**Work instruction**. Please edit the rows below, replacing "series" with "line" wherever it appears and leaving everything else unchanged. Leave the pictures out of your answer.

**Data shown**.
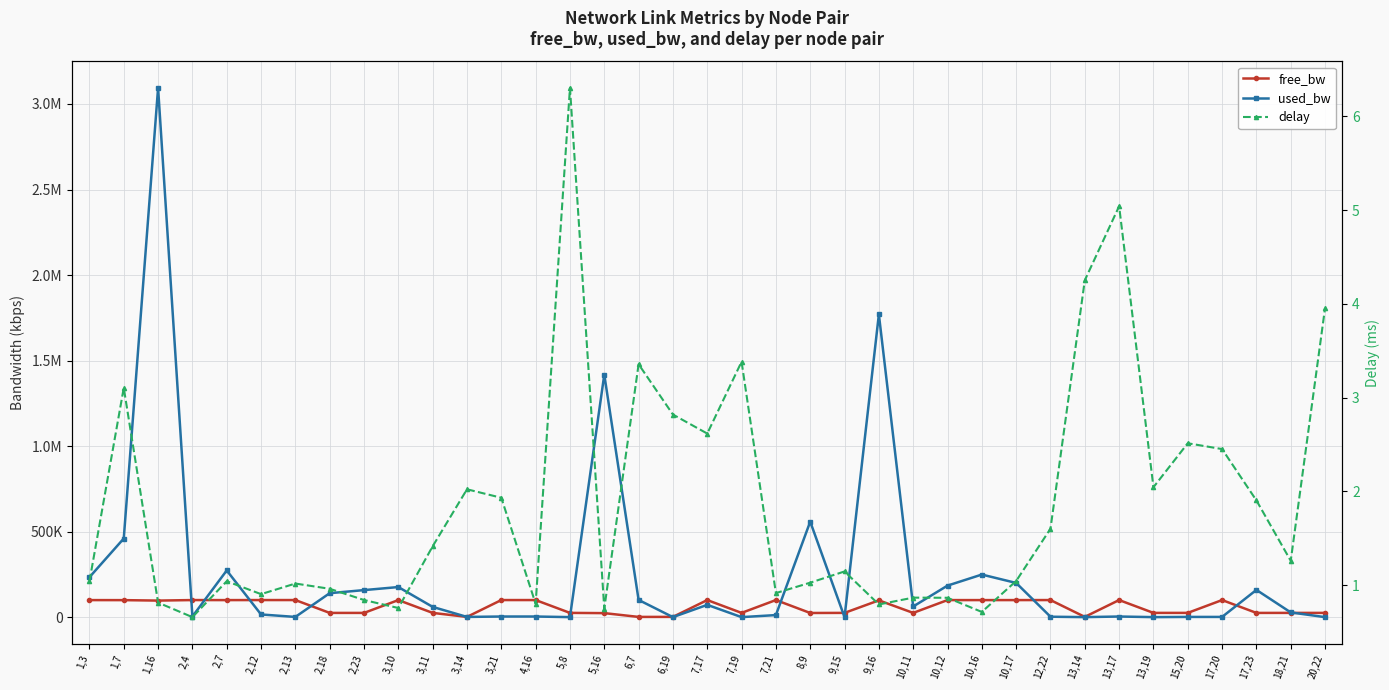

Between 2,18 and 17,23, which series saw the biggest shift?

used_bw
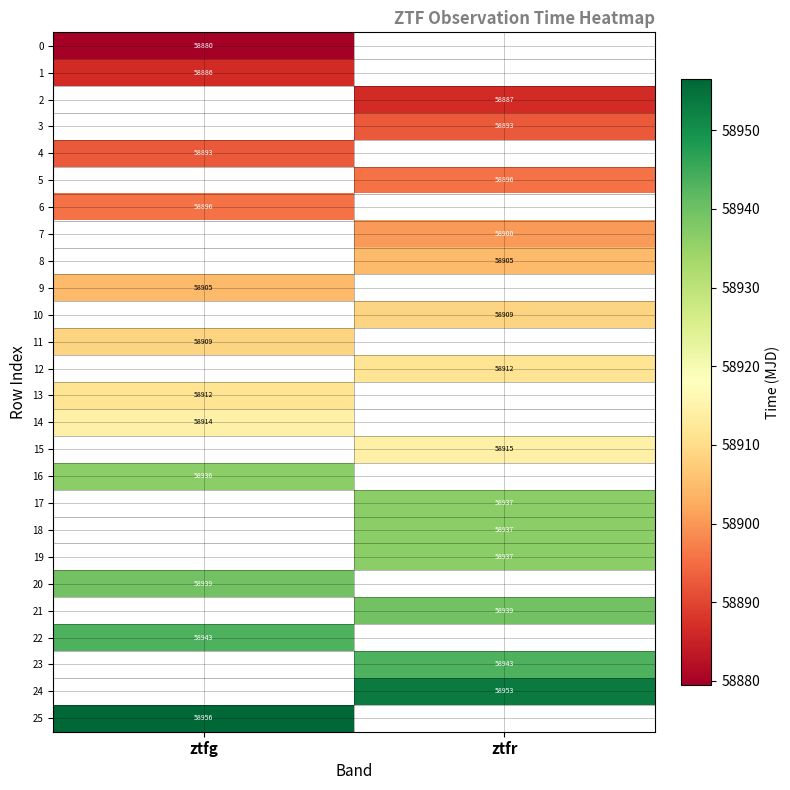

What is the minimum value shown in the chart?

58879.5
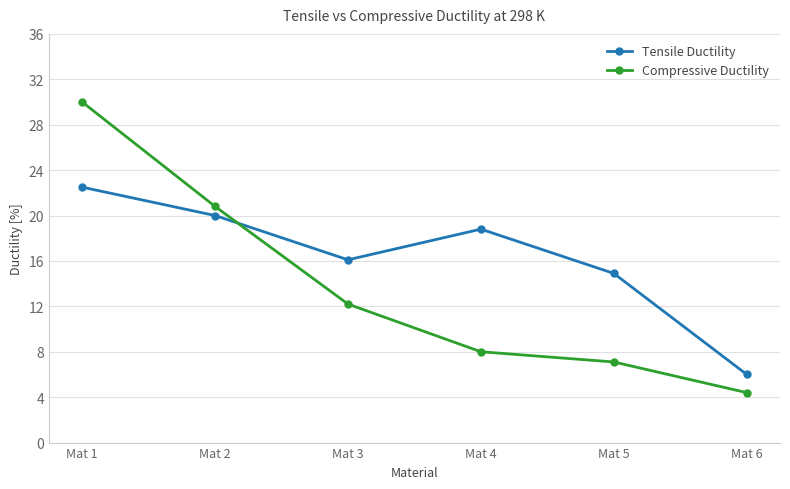

Which series ends up on top after the final intersection of Tensile Ductility and Compressive Ductility?

Tensile Ductility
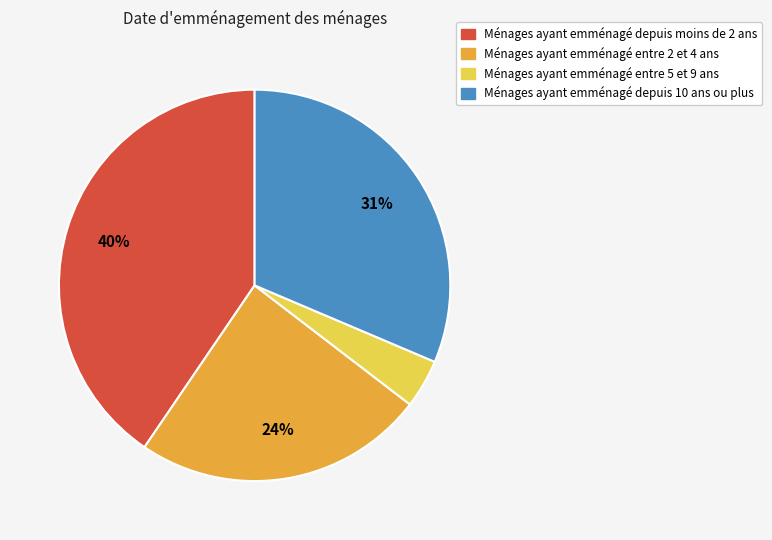

Combined, do Ménages ayant emménagé entre 5 et 9 ans and Ménages ayant emménagé depuis moins de 2 ans account for over 50%?

No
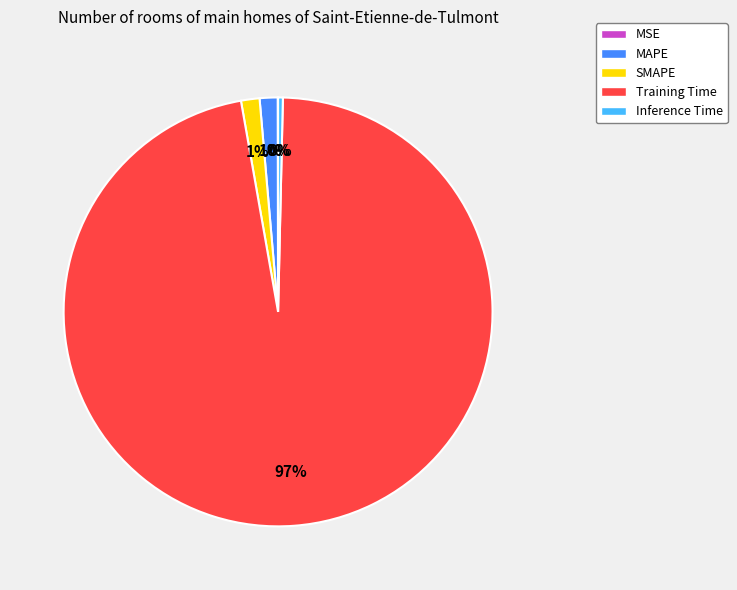

Is it true that MAPE is 11% of the pie?

False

**Result of this task**.
Between 2,18 and 17,23, which line saw the biggest shift?

used_bw

What is the minimum value shown in the chart?

58879.5

Which line ends up on top after the final intersection of Tensile Ductility and Compressive Ductility?

Tensile Ductility

Combined, do Ménages ayant emménagé entre 5 et 9 ans and Ménages ayant emménagé depuis moins de 2 ans account for over 50%?

No

Is it true that MAPE is 11% of the pie?

False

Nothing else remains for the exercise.